About five times during Message in a Bottle, I checked the time on my wristwatch as well as my pulse to see if I was still alive. The screen romance between stars Kevin Costner and Robin Wright Penn is so labored, the movie makes the insufferably long Meet Joe Black look like a coming attraction by comparison.

Conveniently released for the Valentine’s Day date crowd, Message in a Bottle is shamelessly sentimental and sappy at the same time. The schmaltz reaches the level of one of those television coffee commercials. Not the Taster’s Choice romance series, mind you, but the Folger’s Crystals Christmas commercial where Peter comes home from college.

Adopted from the best seller written by Nicholas Sparks, the pharmaceutical salesman turned author who hit it big with "The Notebook," Message in a Bottle follows the incredulous romance between a Chicago newspaperwoman and a North Carolina shipbuilder.

Single mom scribe Theresa Osborne (Wright Penn) finds a corked bottle on the beach while vacationing in New England.
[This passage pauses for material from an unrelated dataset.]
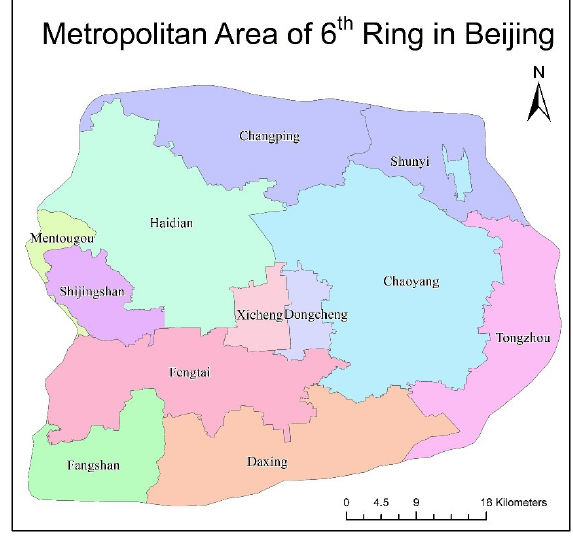
Fig. 1 Layout of Beijing Metropolitan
The bottle contains a love letter from "G" to his "true north" named Catherine. To make a really long story short, Theresa goes on assignment for her newspaper to find the writer after a columnist prints the letter verbatim.

Theresa travels to the North Carolina Outer Banks. "G" is male babe Garret Blake (Costner), and the romance is on. Garret lost his wife two years earlier and is still in mourning. The two begin a cross country relationship that one senses isn’t going to make it.

Thank goodness the producer cast Paul Newman as Garret’s crusty father, Dodge. Newman picks up the slack left by Costner’s uninspired performance. All the way through this melancholic tear jerker, I kept saying to myself, "Costner is miscast. Where’s Nicholas Cage?"

I have fond memories of the Outer Banks from my days as a college student in the early 1970’s. Little to my surprise did I see in the end credits that the filming took place in Maine, not North Carolina. Given all of this film’s contrivances, it figures.